Eisai rebuts NEJM report that Alzheimer's med contributed to patient's stroke death

Deaths in a clinical trial for Eisai’s Alzheimer’s disease drug lecanemab are once again being flagged, this time in a New England Journal of Medicine entry that highlights a potential risk for patients undergoing a certain type of emergency stroke treatment.

In a letter to the editor published in the NEJM Wednesday afternoon, researchers from the Northwestern University Feinberg School of Medicine detailed the death of a patient who was treated with lecanemab and a common clot-dissolving treatment for strokes, known as a tissue plasminogen activator, or t-PA, and suffered multiple brain bleeds.

The 65-year-old patient had a common genetic risk factor for Alzheimer’s and was in an early stage of cognitive decline. The patient previously participated in the phase 3 Clarity AD trial, and it’s not clear whether they received the treatment or placebo. But the patient went on to participate in the extension portion and received three doses of lecanemab.

Four days after receiving the final infusion, the person presented at the emergency room with stroke symptoms and t-PA was administered. Shortly after, the patient’s blood pressure spiked and the treatment stopped. A CT scan showed multiple brain bleeds and the patient later died.

The researchers conclude that the “extensive number and variation in sizes of the cerebral hemorrhages in this patient would be unusual as a complication of t-PA solely related to cerebrovascular amyloid.”

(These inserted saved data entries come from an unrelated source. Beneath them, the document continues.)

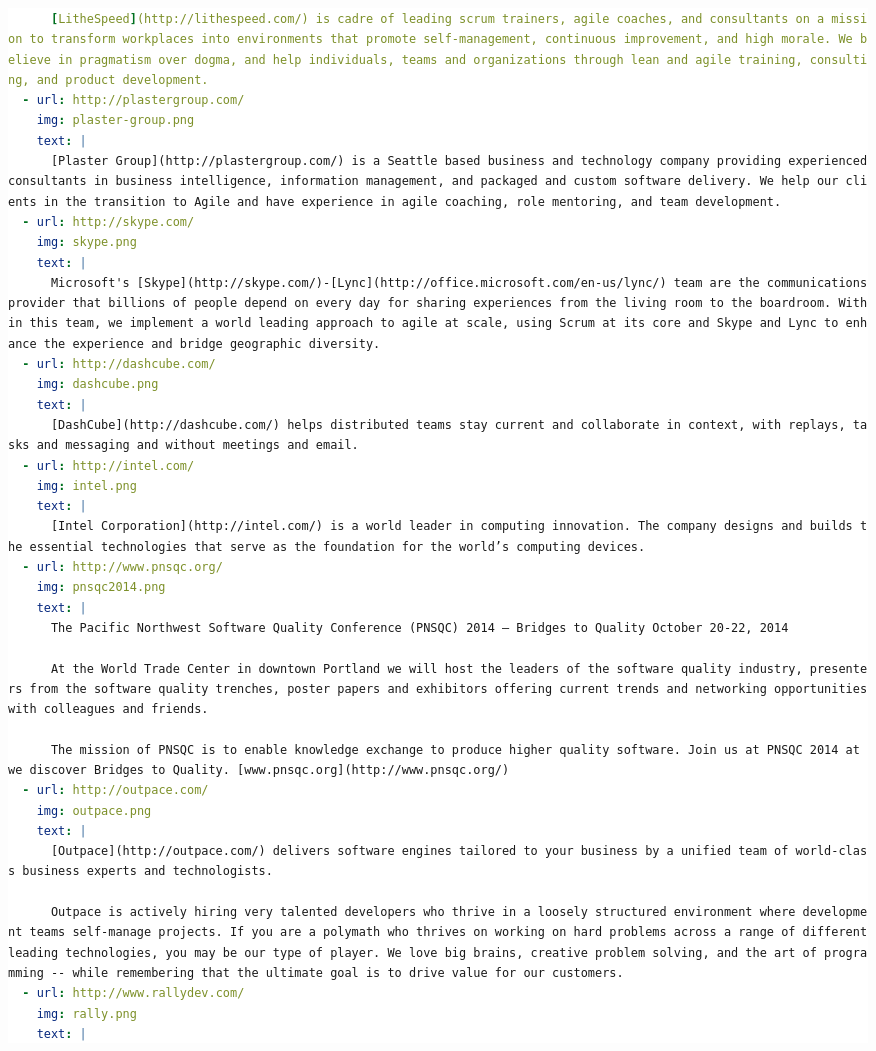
 ```yaml
      [LitheSpeed](http://lithespeed.com/) is cadre of leading scrum trainers, agile coaches, and consultants on a mission to transform workplaces into environments that promote self-management, continuous improvement, and high morale. We believe in pragmatism over dogma, and help individuals, teams and organizations through lean and agile training, consulting, and product development.
  - url: http://plastergroup.com/
    img: plaster-group.png
    text: |
      [Plaster Group](http://plastergroup.com/) is a Seattle based business and technology company providing experienced consultants in business intelligence, information management, and packaged and custom software delivery. We help our clients in the transition to Agile and have experience in agile coaching, role mentoring, and team development.
  - url: http://skype.com/
    img: skype.png
    text: |
      Microsoft's [Skype](http://skype.com/)-[Lync](http://office.microsoft.com/en-us/lync/) team are the communications provider that billions of people depend on every day for sharing experiences from the living room to the boardroom. Within this team, we implement a world leading approach to agile at scale, using Scrum at its core and Skype and Lync to enhance the experience and bridge geographic diversity.
  - url: http://dashcube.com/
    img: dashcube.png
    text: |
      [DashCube](http://dashcube.com/) helps distributed teams stay current and collaborate in context, with replays, tasks and messaging and without meetings and email.
  - url: http://intel.com/
    img: intel.png
    text: |
      [Intel Corporation](http://intel.com/) is a world leader in computing innovation. The company designs and builds the essential technologies that serve as the foundation for the world’s computing devices.
  - url: http://www.pnsqc.org/
    img: pnsqc2014.png
    text: |
      The Pacific Northwest Software Quality Conference (PNSQC) 2014 – Bridges to Quality October 20-22, 2014

      At the World Trade Center in downtown Portland we will host the leaders of the software quality industry, presenters from the software quality trenches, poster papers and exhibitors offering current trends and networking opportunities with colleagues and friends.

      The mission of PNSQC is to enable knowledge exchange to produce higher quality software. Join us at PNSQC 2014 at we discover Bridges to Quality. [www.pnsqc.org](http://www.pnsqc.org/)
  - url: http://outpace.com/
    img: outpace.png
    text: |
      [Outpace](http://outpace.com/) delivers software engines tailored to your business by a unified team of world-class business experts and technologists.

      Outpace is actively hiring very talented developers who thrive in a loosely structured environment where development teams self-manage projects. If you are a polymath who thrives on working on hard problems across a range of different leading technologies, you may be our type of player. We love big brains, creative problem solving, and the art of programming -- while remembering that the ultimate goal is to drive value for our customers.
  - url: http://www.rallydev.com/
    img: rally.png
    text: |
```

Continuing, the article suggests that “the findings raise the possibility of cerebral hemorrhages and necrotizing vasculopathy associated with t-PA infusion in a patient with cerebrovascular amyloid who had received lecanemab.” In other words, the researchers believe that lecanemab could raise the risk of stroke and brain inflammation in patients with amyloid plaques in the brain who receive t-PA.

Eisai in its rebuttal agrees that the case “raises important management issues for patients with Alzheimer’s disease." Catastrophic brain bleeds have previously been reported after t-PA treatment in people who had amyloid presence in the brain, which is a known hallmark of Alzheimer’s; t-PA was considered the cause of death in this case. Eisai noted that another death in the lecanemab trial occurred in a patient with atrial fibrillation who was taking the anticoagulant apixaban, marketed by Bristol Myers Squibb as Eliquis.

“Although t-PA appears to be the proximate cause of death, this was an unusual case, and we understand why the authors want to highlight a potential concern,” Eisai said in the rebuttal. “These reports are consistent with the known increased risk of intracerebral hemorrhage in persons with [cerebral amyloid angiopathy].”

The company said the death occurred in an open-label extension of the Clarity AD trial, which is testing lecanemab’s ability to improve cognitive decline in Alzheimer’s patients. Eisai has been responding to several reports in recent weeks over deaths occurring in patients who took lecanemab, but this is the first time a medical journal has published an official research article on the events.

Lecanemab succeeded in the late-stage Clarity AD trial back in September, surprising an industry that has long gotten used to failures in Alzheimer’s. The FDA is due to rule on the drug's approval by Friday. Eisai worked with Biogen on lecanemab as well as the approved Alzheimer's med Aduhelm.